2) “Like the moon it shall be established for ever; it shall stand firm while the skies endure.” (Psalm 89:37)
The moon here is a metaphor for something that is everlasting. What is especially lovely about our moon is that it is permanent and yet changing. When I look to the sky and see a new sliver of a moon on a cloudless night, I’m thrilled by the discovery. As though I were seeing it for the first time.
3) “Moreover the light of the moon will be as the light of the sun, and the light of the sun will be sevenfold, as the light of seven days, in the day when the Lord binds up the hurt of His people, and heals the wounds inflicted by His blow.”(Isaiah 30:26)
These are the words of a prophet and no prophecy is complete without acknowledging the daily power of what we see in the sky.
4) “And there will be signs in sun and moon and stars, and upon the earth distress of nations…”(Luke 21:25)

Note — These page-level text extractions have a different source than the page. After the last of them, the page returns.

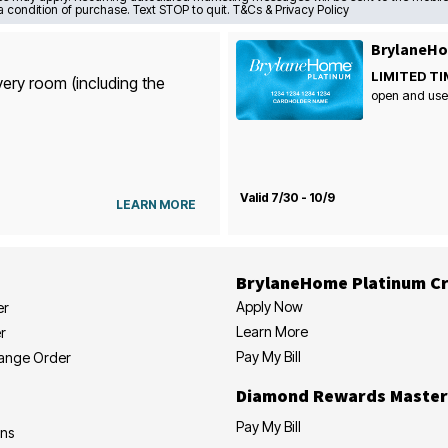
a condition of purchase. Text STOP to quit. T&Cs & Privacy Policy
BrylaneHo
LIMITED TI
very room (including the
open and use
Valid 7/30 - 10/9
LEARN MORE
BrylaneHome Platinum Cr
Apply Now
er
Learn More
r
Pay My Bill
hange Order
Diamond Rewards Master
Pay My Bill
ons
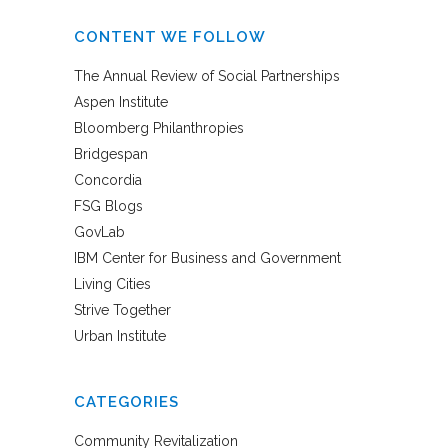
CONTENT WE FOLLOW
The Annual Review of Social Partnerships
Aspen Institute
Bloomberg Philanthropies
Bridgespan
Concordia
FSG Blogs
GovLab
IBM Center for Business and Government
Living Cities
Strive Together
Urban Institute
CATEGORIES
Community Revitalization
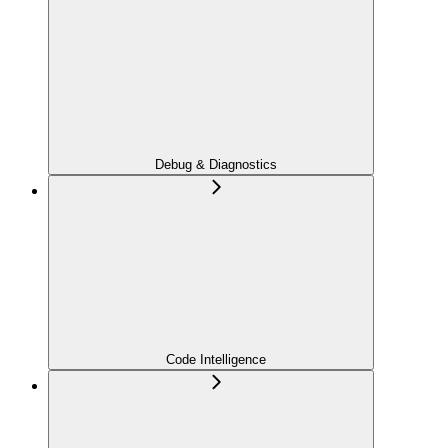
Debug & Diagnostics
Code Intelligence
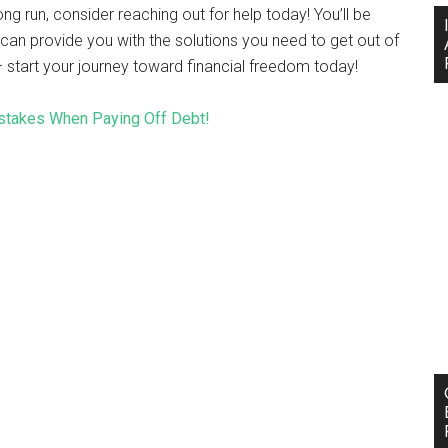
ng run, consider reaching out for help today! You’ll be
can provide you with the solutions you need to get out of
– start your journey toward financial freedom today!
takes When Paying Off Debt!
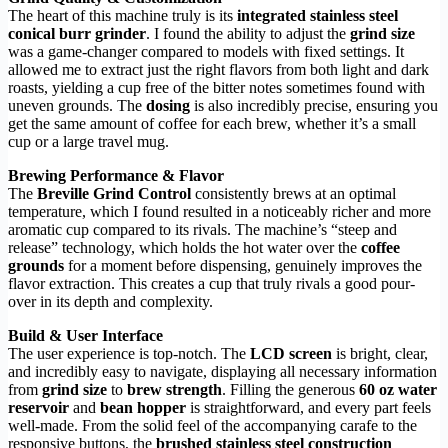
The heart of this machine truly is its
integrated stainless steel
conical burr grinder
. I found the ability to adjust the
grind size
was a game-changer compared to models with fixed settings. It
allowed me to extract just the right flavors from both light and dark
roasts, yielding a cup free of the bitter notes sometimes found with
uneven grounds. The
dosing
is also incredibly precise, ensuring you
get the same amount of coffee for each brew, whether it’s a small
cup or a large travel mug.
Brewing Performance & Flavor
The
Breville Grind Control
consistently brews at an optimal
temperature, which I found resulted in a noticeably richer and more
aromatic cup compared to its rivals. The machine’s “steep and
release” technology, which holds the hot water over the
coffee
grounds
for a moment before dispensing, genuinely improves the
flavor extraction. This creates a cup that truly rivals a good pour-
over in its depth and complexity.
Build & User Interface
The user experience is top-notch. The
LCD screen
is bright, clear,
and incredibly easy to navigate, displaying all necessary information
from
grind size
to
brew strength
. Filling the generous
60 oz water
reservoir
and
bean hopper
is straightforward, and every part feels
well-made. From the solid feel of the accompanying carafe to the
responsive buttons, the
brushed stainless steel construction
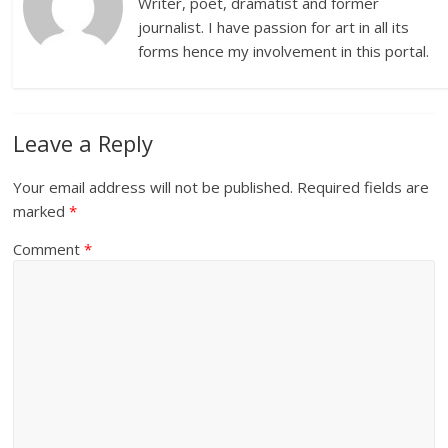
Writer, poet, dramatist and former
journalist. I have passion for art in all its
forms hence my involvement in this portal.
Leave a Reply
Your email address will not be published.
Required fields are
marked
*
Comment
*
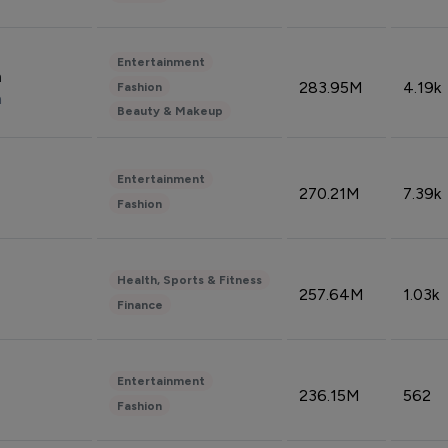
Entertainment
n
283.95M
4.19k
Fashion
n
Beauty & Makeup
Entertainment
270.21M
7.39k
Fashion
Health, Sports & Fitness
257.64M
1.03k
Finance
Entertainment
236.15M
562
Fashion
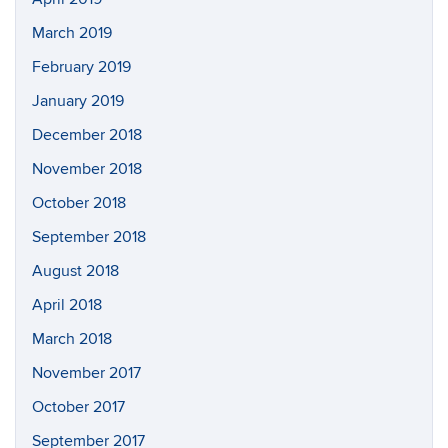
March 2019
February 2019
January 2019
December 2018
November 2018
October 2018
September 2018
August 2018
April 2018
March 2018
November 2017
October 2017
September 2017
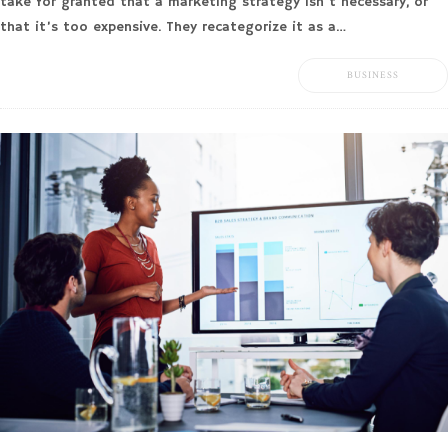
take for granted that a marketing strategy isn’t necessary, or
that it’s too expensive. They recategorize it as a…
BUSINESS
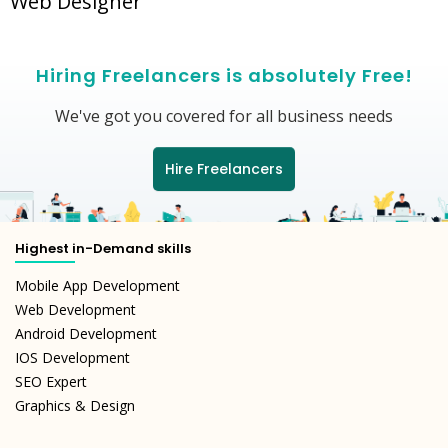
Web Designer
Hiring Freelancers is absolutely Free!
We've got you covered for all business needs
Hire Freelancers
Highest in-Demand skills
Mobile App Development
Web Development
Android Development
IOS Development
SEO Expert
Graphics & Design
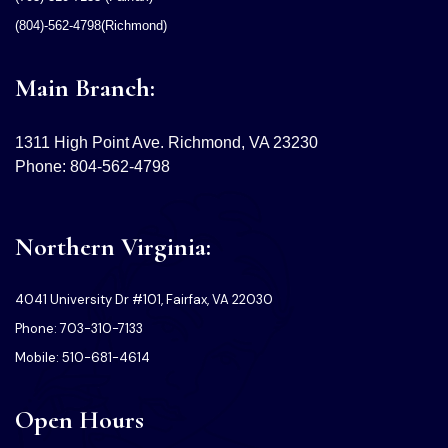
(804)-562-4798(Richmond)
Main Branch:
1311 High Point Ave. Richmond, VA 23230
Phone: 804-562-4798
Northern Virginia:
4041 University Dr #101, Fairfax, VA 22030
Phone: 703-310-7133
Mobile: 510-681-4614
Open Hours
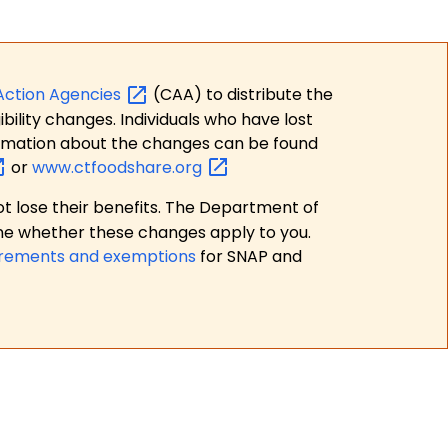
Action
Agencies
(CAA) to distribute the
bility changes. Individuals who have lost
formation about the changes can be found
or
www.ctfoodshare.org
t lose their benefits. The Department of
ne whether these changes apply to you.
irements and exemptions
for SNAP and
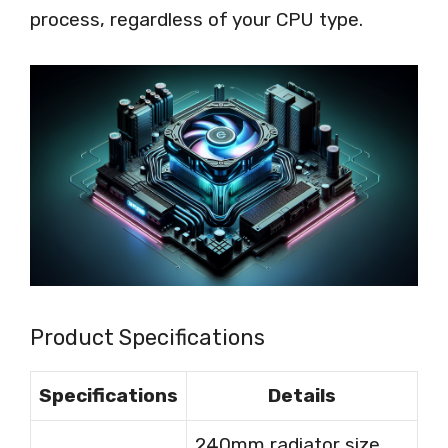
process, regardless of your CPU type.
Product Specifications
Specifications
Details
240mm radiator size,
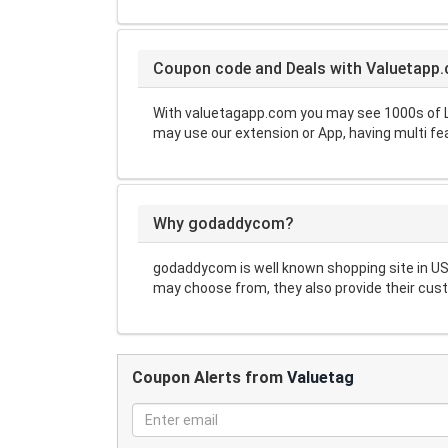
Coupon code and Deals with Valuetapp
With valuetagapp.com you may see 1000s of L
may use our extension or App, having multi fe
Why godaddycom?
godaddycom is well known shopping site in US
may choose from, they also provide their cust
Coupon Alerts from
Valuetag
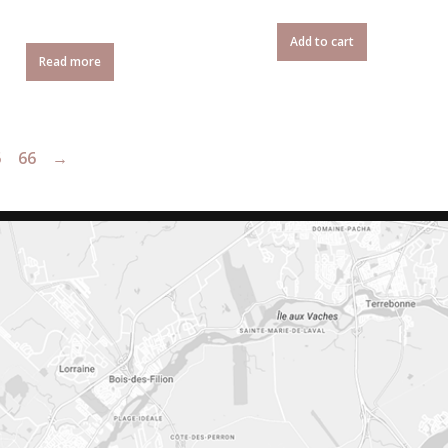
Add to cart
Read more
5
66
→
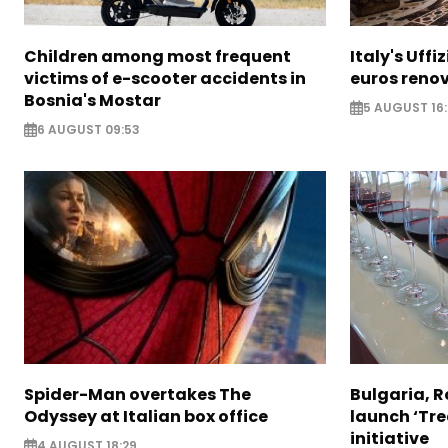
Children among most frequent
Italy's Uffi
victims of e-scooter accidents in
euros reno
Bosnia's Mostar
5 AUGUST 16
6 AUGUST 09:53
Spider-Man overtakes The
Bulgaria, 
Odyssey at Italian box office
launch ‘Tre
initiative
4 AUGUST 18:29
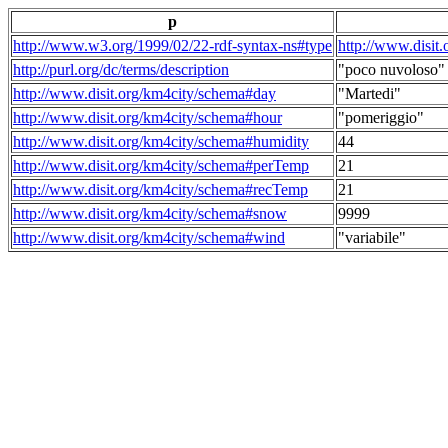
p
http://www.w3.org/1999/02/22-rdf-syntax-ns#type
http://www.disit
http://purl.org/dc/terms/description
"poco nuvoloso"
http://www.disit.org/km4city/schema#day
"Martedi"
http://www.disit.org/km4city/schema#hour
"pomeriggio"
http://www.disit.org/km4city/schema#humidity
44
http://www.disit.org/km4city/schema#perTemp
21
http://www.disit.org/km4city/schema#recTemp
21
http://www.disit.org/km4city/schema#snow
9999
http://www.disit.org/km4city/schema#wind
"variabile"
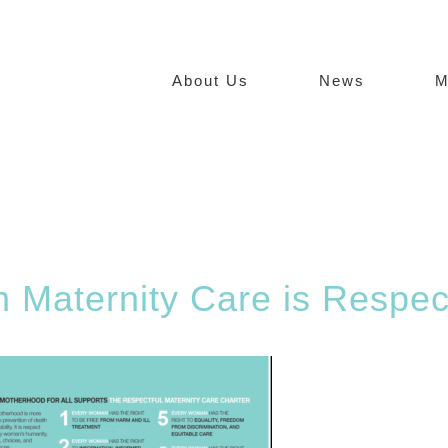
About Us
News
M
in Maternity Care is Respec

Jesus, too, made His prophecies, warning His followers of the troubles to come, trying to tell them about His own horrible death and the destruction of Jerusalem. Such things are never easy to hear. And yet we are always to look to the heaven for signs. Perhaps the mere act of looking up is the key sign of our willingness to trust what we can never fully know.
5) “When I look at thy heavens, the work of thy fingers, the moon and the stars which thou hast established; what is man that thou art mindful of him, and the son of man that thou dost care for him?” (Psalm 8:3)
In the end, gazing at the moon can only remind us of the magnificent smallness of humanity and the overwhelming magnificence of God. And to marvel how we are prized by the divine.